EP.WE.227YouTube as a source of patient information on elective surgery safety during the COVID-19 pandemic
Author(s) -
Aleksander Dawidziuk,
Rishikesh Gandhewar,
Kamal Shah,
Kalyan V. Vemulapalli
Publication year - 2021
Publication title -
british journal of surgery
Language(s) - English
Resource type - Journals
SCImago Journal Rank - 2.202
H-Index - 201
eISSN - 1365-2168
pISSN - 0007-1323
DOI - 10.1093/bjs/znab308.030
Subject(s) - medicine , checklist , covid-19 , perioperative , patient safety , social distance , triage , test (biology) , pandemic , social media , health care , quality (philosophy) , excellence , medical emergency , family medicine , surgery , psychology , paleontology , philosophy , disease , epistemology , political science , infectious disease (medical specialty) , law , economics , cognitive psychology , biology , economic growth
Aims To evaluate the understandability, actionability and quality of perioperative patient information conveyed by YouTube videos covering safety of elective surgery during the COVID-19 pandemic. Methods YouTube search strategy was optimised using a combination of “COVID”, “safety”, and “surgery” terms.

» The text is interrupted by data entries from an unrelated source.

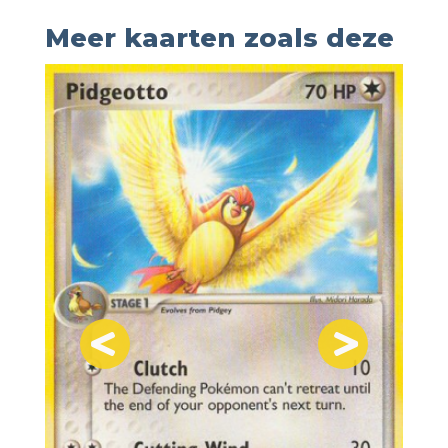
Meer kaarten zoals deze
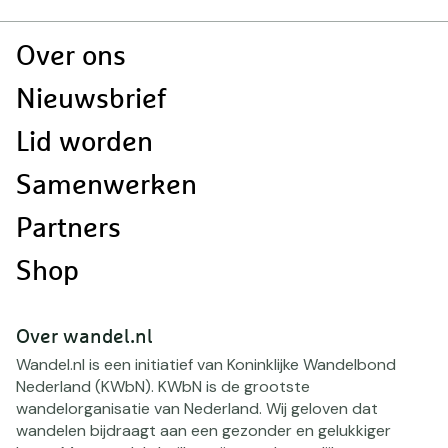
Doormat
Over ons
navigatie
Nieuwsbrief
Lid worden
Samenwerken
Partners
Shop
Over wandel.nl
Wandel.nl is een initiatief van Koninklijke Wandelbond
Nederland (KWbN). KWbN is de grootste
wandelorganisatie van Nederland. Wij geloven dat
wandelen bijdraagt aan een gezonder en gelukkiger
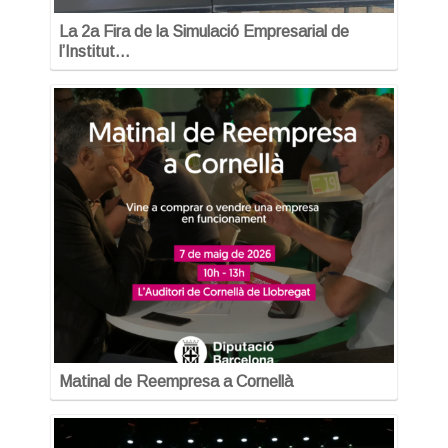
La 2a Fira de la Simulació Empresarial de
l’Institut…
Matinal de Reempresa a Cornellà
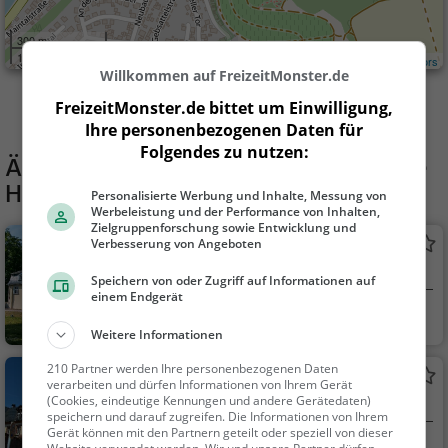
300 m
1000 ft
Leaflet
| ©
OpenStreetMap contributors
Willkommen auf FreizeitMonster.de
FreizeitMonster.de bittet um Einwilligung,
Ihre personenbezogenen Daten für
Folgendes zu nutzen:
Ähnliche Aktivitäten wie
Papiermühle
Homburg
Personalisierte Werbung und Inhalte, Messung von
Werbeleistung und der Performance von Inhalten,
Zielgruppenforschung sowie Entwicklung und
Schlösschen im Hofgarten
Verbesserung von Angeboten
Adelssitz in Wertheim
Speichern von oder Zugriff auf Informationen auf
einem Endgerät
Wertheim
Familie & Kinder,
Weitere Informationen
Sehenswürdigkeit
210 Partner werden Ihre personenbezogenen Daten
Schloss Kreuzwertheim
verarbeiten und dürfen Informationen von Ihrem Gerät
(Cookies, eindeutige Kennungen und andere Gerätedaten)
Adelssitz in Kreuzwertheim
speichern und darauf zugreifen. Die Informationen von Ihrem
Gerät können mit den Partnern geteilt oder speziell von dieser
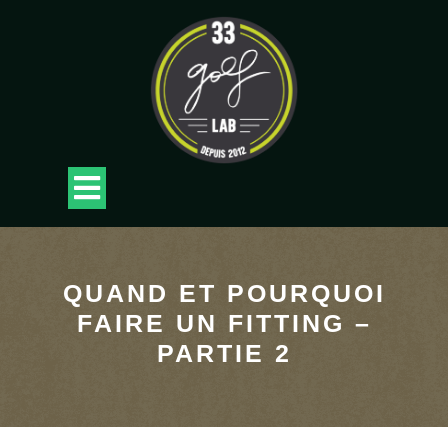
Skip
to
content
Open
Button
QUAND ET POURQUOI
FAIRE UN FITTING –
PARTIE 2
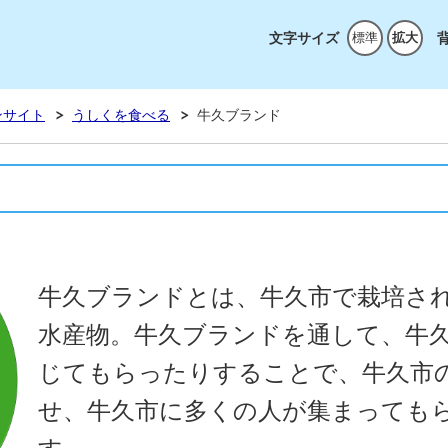
ンサイト
文字サイズ
標準
拡大
ンサイト
うしくを食べる
牛久ブランド
牛久ブランドとは、牛久市で栽培さ
水産物。牛久ブランドを通して、牛
じてもらったりすることで、牛久市
せ、牛久市に多くの人が集まって
も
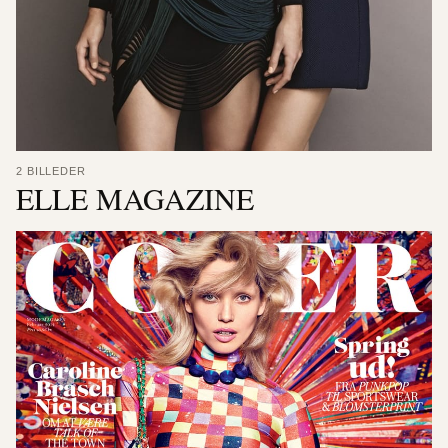
2 BILLEDER
ELLE MAGAZINE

Each video was screened by two independent reviewers. The search was conducted on 9 January 2021. The understandability and actionability of videos were evaluated using validated Patient Education Materials Assessment Tool (PEMAT). Quality of perioperative patient information was determined with a novel 4-point checklist based on recommendations by the National Institute for Health and Care Excellence. The effect of video type on PEMAT and quality scores was assessed with Kruskal-Wallis Test. Scores were correlated with video metrics using Spearman's Rank. Results The primary search revealed 594 videos. After deduplication and exclusions, 108 materials were analysed. Majority of videos (n = 89) originated from the USA, with only 4 produced in the UK. Hospital-produced videos had the highest understandability scores [median (IQR): 83.33% (18.40%)] and patient testimonies the lowest [55.91% (33.24%)] (p=0.002). Hospital materials were also most actionable [2.25 (2.40)], with news reports scoring lowest [0.0 (0.8)] (p=0.049). Social distancing, preoperative COVID-19 testing, and wearing face masks were mentioned in 46, 41, and 48 videos respectively. Only 9 materials recommended self-isolation before surgery. There was no significant correlation between video metrics (e.g., length) and scores. Conclusions Short UK-specific videos should be created to outline accurate patient instructions for elective surgery during the COVID-19 pandemic and provide reassurance to help reduce the surgical backlog.